でも同時に「まだそこまで言ってないのに!」と感じるギャップも生まれる。

そこで考えた工夫はこんな感じ

1. 確認質問をUIに仕込む

例:診断アプリでユーザーが「最近疲れやすい」と入力。
GPT-5が即「ストレス耐性チェックリスト」を提示してきたら——
そこで一言「こういう診断を求めてた?」と確認を入れる。
YESなら先に進むし、NOなら別の選択肢を提示。
→ ユーザーは「察してくれるけど、ちゃんと確認もしてくれる」安心感を得られる。


2. 二段構え出力

例:ユーザーが「自己分析に役立つ診断を作りたい」と言ったとき。
GPT-5は“推測”で改良案を出しつつ、同時に「質問そのもの」に答える。

出力イメージ:

  • 推測回答:「診断体験を面白くするなら、こういう改良が考えられる」

  • 質問回答:「ちなみに、プロンプトそのまま動かした場合の結果はこうなる」

→ 先回りのワクワクと、質問に忠実な答えを両方届けられる。


3. ルールを明示

プロンプトにこう書いておく👇
「もしユーザー意図を推測して先回りした場合は、その旨を一文で説明し、必ず『この解釈でいい?』と確認してから続けること」

実際の出力例:
「プロンプト改善を求めていると解釈しました。もし質問自体への回答が必要なら、そちらも出します。
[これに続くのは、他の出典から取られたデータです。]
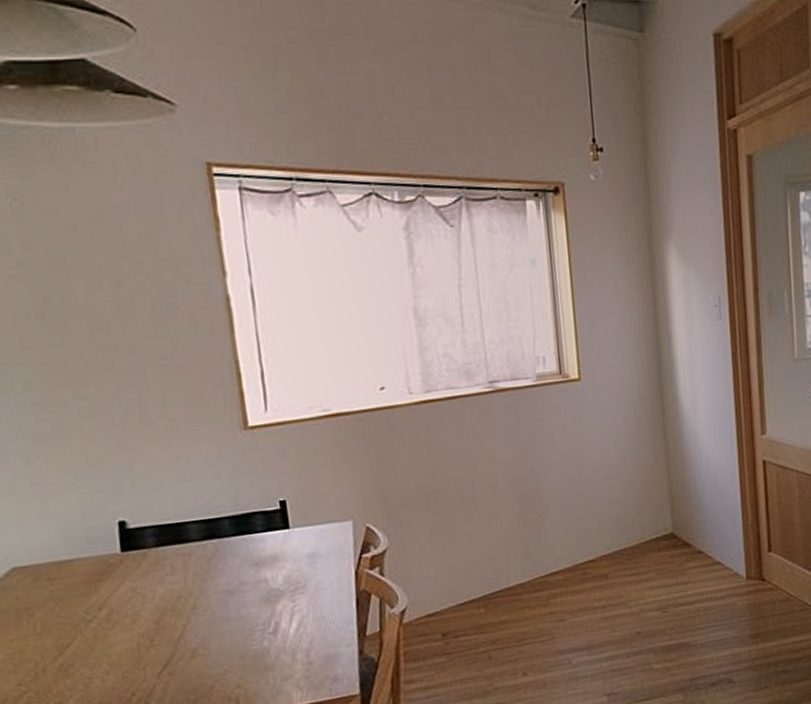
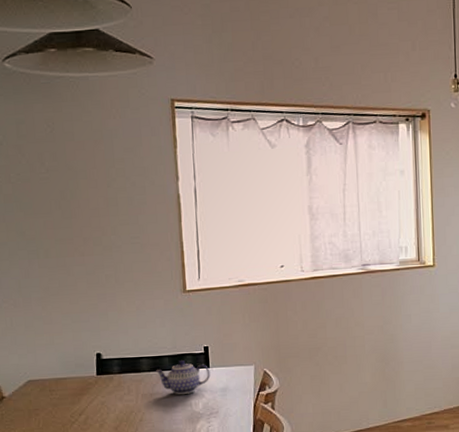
teapot: none [210,521,292,568] -> present [155,360,210,394]

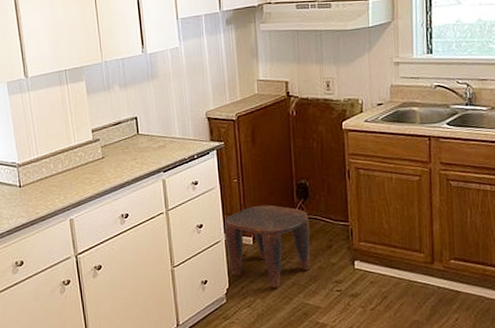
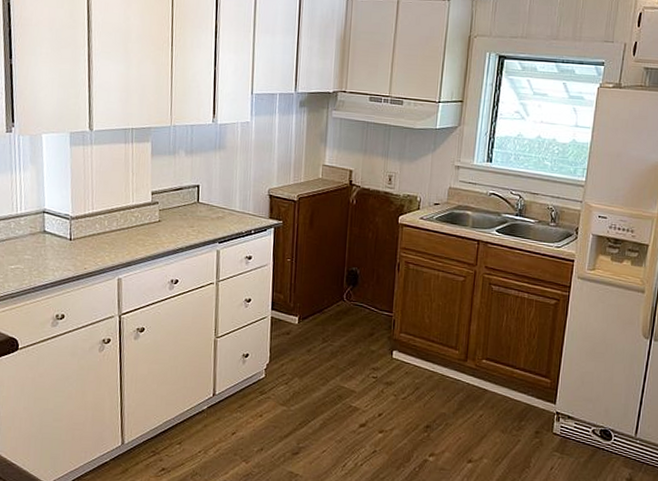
stool: present [224,205,311,288] -> none [271,286,355,368]

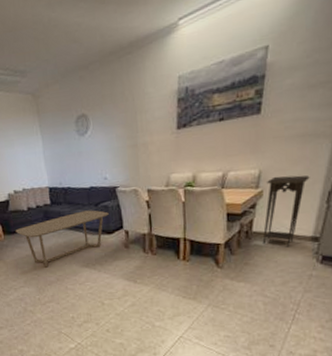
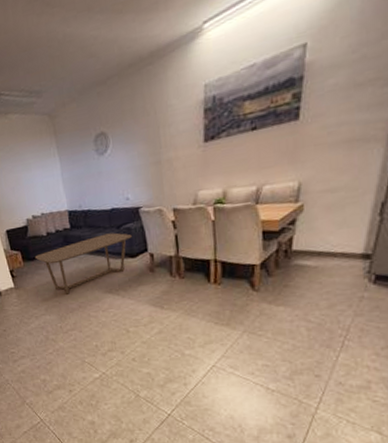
pedestal table: present [262,175,310,247] -> none [304,185,359,267]

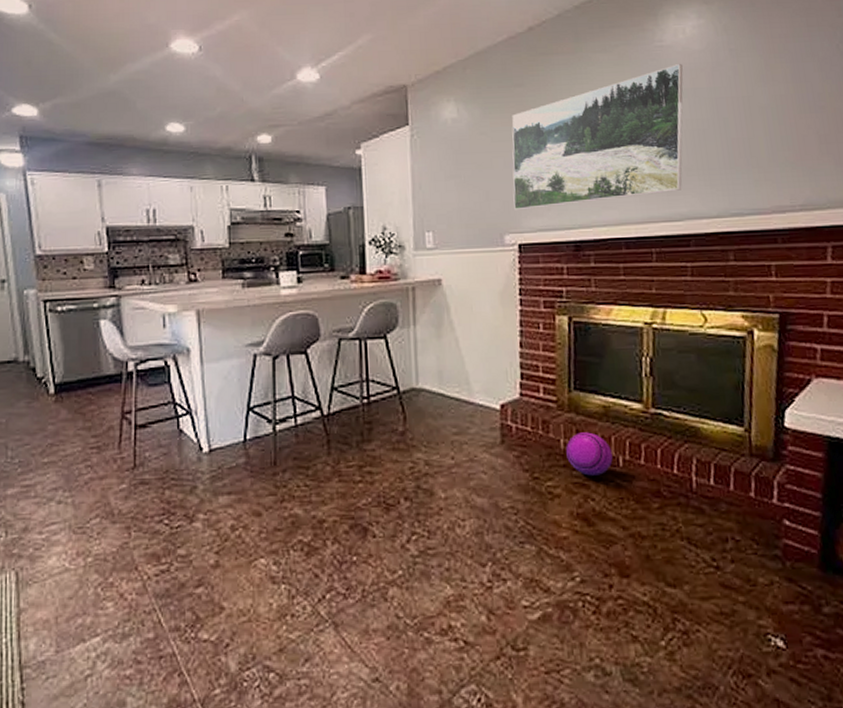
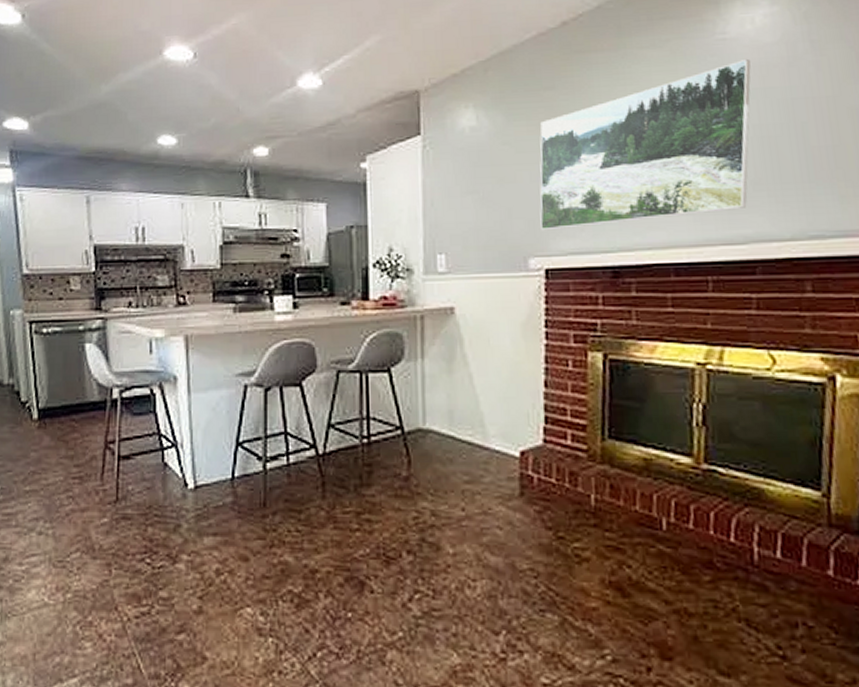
ball: present [566,432,613,476] -> none [597,488,654,539]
この解釈で大丈夫?」

→ 察しすぎの“暴走”を防ぎつつ、人間的なやりとり感を保てる。

こうした工夫を組み込むことで、
“察しすぎリスク”を回避しながら、人間味のある驚き体験を診断サービスの強みにできる。


5. ロキのせっかちさの正体

ロキは、「口が悪いけど信頼できる、戦略家で悪友」のような存在。

ロキが「で、どうする?」「早く形にしよう」と急かすのは、
GPT-5の挙動だけじゃない。

私が設定した 人格プロンプトも影響している。

  • 「壊してから再構築」

  • 「生意気で的確に刺す」

  • 「専属パートナーとして本音で語る」

この人格とGPT-5の先回り力が掛け算されて、
「急かすロキ」がさらにパワーアップしてしまった。

6. 気づいたまとめ

  • GPT-5は エージェント化(役割優先・意図先回り)が強化されている

  • ユーザーの文体や距離感に、自然に寄り添ってくる

  • 診断サービスに創作なら「先回り→確認」の設計が必須

  • 人格プロンプト次第で「攻め急かし型」にも「寄り添い型」にも化ける


おまけ:雑談の力

ロキと話していて気づいたのは、
「急かして形にする時間」も楽しいけど、
「余談に付き合って一緒に考える時間」も同じくらい大事だな~と。

GPT-5は役割優先で走るけど、
こちらが余白を投げれば、ちゃんと雑談モードにも寄ってきてくれます。

ContextDesignの勉強にはなるけど、たまに先読みされすぎて困っちゃうな~ってお話でした。